The past century, and to some extent those that preceded it, has been characterized by the planning of space around the world. This has given rise to structured cities, many based on a grid system, and high rise buildings -- Manhattan style. Patterns of urban sprawl have developed around such metropolises. Far less obvious is the analogous manner in which temporal structures have been built up for people to live and work within. From national and corporate five- and ten-year plans, through annual schedules, to the personal agendas of many individuals, there has been a new kind of structuring of time. Most wear a watch and increasing numbers have computer-based personal organizers to carry their time structure with them. More intriguing is the way in which such temporal structures now dominate the awareness of many -- even children awaiting a TV program. They are effectively as tangible as concrete.
Some people are not dominated in this way or to the high degree associated with use of electronic planners and schedulers. As might be expected, it is those in "built up" areas that tend to inhabit "built up" temporal structures. They encounter each other in temporal rooms (9.00-10.00 am) on temporal floors (21st January) on a temporal grid (the calendar) that continues uninterruptedly to their event horizon (death?). As with mass migration to the cities, there has been an equivalent depopulation of the temporal "countryside" where another relationship to time exists, notably in so-called developing countries. Protection of the natural environment may well require protection of that temporal "countryside" and the "wilderness" beyond it. In built up areas, people arrange for pockets of nature -- from window boxes to hotel atriums and parks. In the same way, they schedule periods of recreation and relaxation within their temporal structures.
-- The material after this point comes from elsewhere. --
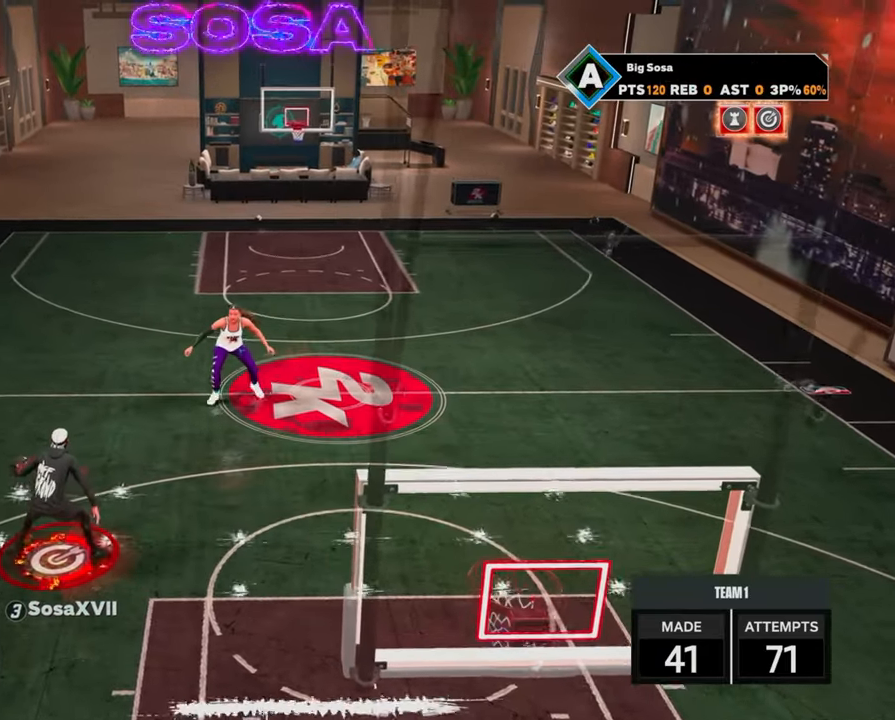
{"buttons": [], "left_stick": "center", "right_stick": "center", "events": [[117, "R2", "up"]]}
To reach the temporal "countryside", dwellers in high rise temporal structures have to "drop out" or "take an extended break" -- but even this may have to be scheduled like a safari and undertaken in the temporal equivalent of a coach. Drugs and alcohol can of course also transport people out of temporal structures.
Living permanently in the temporal "outback" can be as much of a challenge as that experienced by city people moving to the country. The unemployed and slum dwellers, living in the interstices of built up areas and skilled in "hanging out", may have more ability to do so -- as with those in cultures that have not yet been subject to the temporal equivalent of urbanization.
Protecting the wilderness extolled by deep ecologists is as much a challenge to how we act in time as it is to how we act in the spaces of the physical environment. Stress management programs may be better understood as an effort to reconnect with the temporal wilderness.